The alternatives are available, believes the new AKC director who will take over from Paul Landa who will retire in three years. "As long as you want to see them. And I want to. Because I think pioneering and trying things out is perhaps the best part of my job. Society expects us to change. And that role suits me well."
Bitumen, the most commonly used binder in asphalt, is made from petroleum. "And petroleum is basically nothing but compressed plant residues," Venema argues. "Then surely it should be possible to produce a binder that has the same kind of composition?"
AKC, its shareholders and cooperating knowledge institutes have been experimenting with lignin for a few years for that reason. Venema: "That is the 'glue' in everything that stands upright in nature. It is a natural organic compound, more specifically a biopolymer, which occurs in the cell wall of various types of plant cells, such as in cells of wood. Throughout the Netherlands we have already run many pilot projects using asphalt with lignin as a binding agent."
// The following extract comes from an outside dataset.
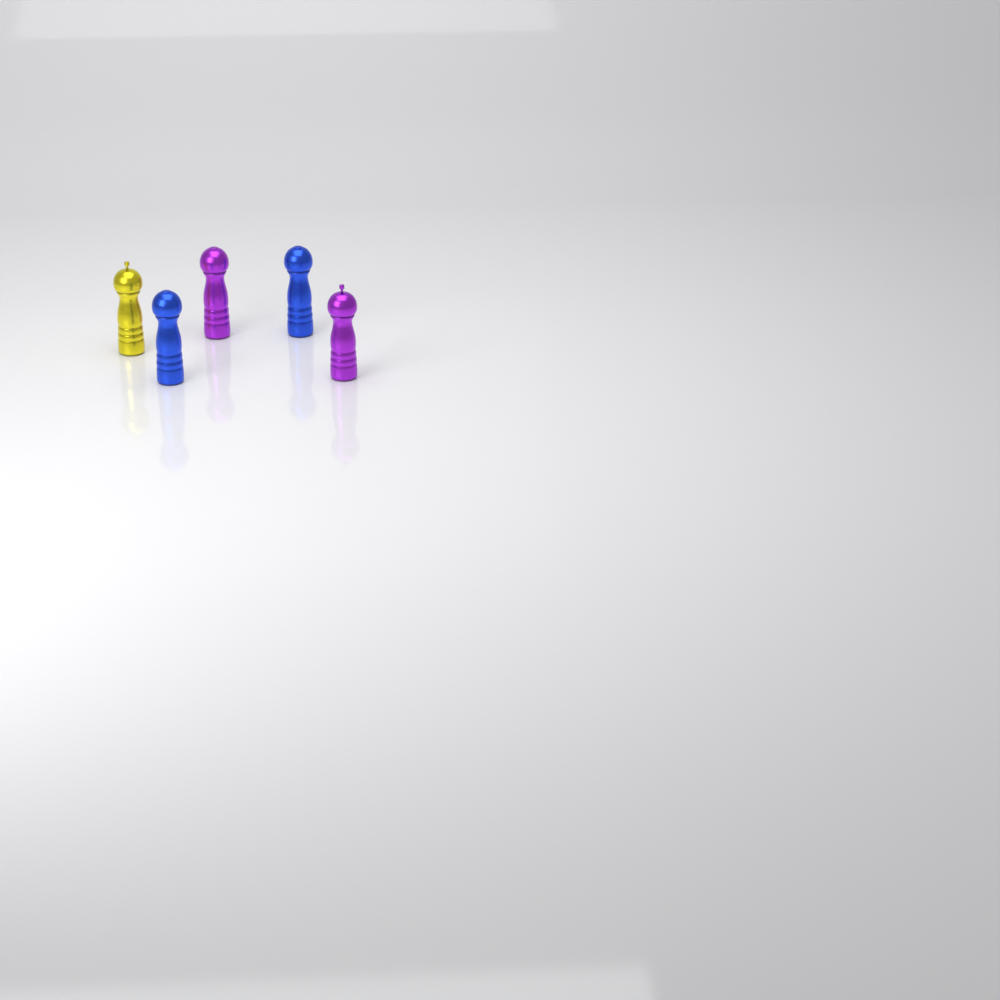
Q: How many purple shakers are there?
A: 2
The product, applied by AKC shareholders under the name Lynpave, is produced at a temperature 30-40 degrees Celsius lower than in the production of regular asphalt. Venema: "For one asphalt mill, that already saves 230 cubic meters of gas that you have to burn less. And there we save no less than 500 tons of CO2 emissions. In total, we have already processed 500,000 tons of Lynpave on provincial roads."
Venema is therefore convinced that the asphalt industry is going to meet the climate goals. "At my previous employer we used a new biological binder. We started with 26% addition, later scaled up to 45% and I know one is already at 100% there now. So organic asphalt is just there. It looks perfect and meets all the requirements."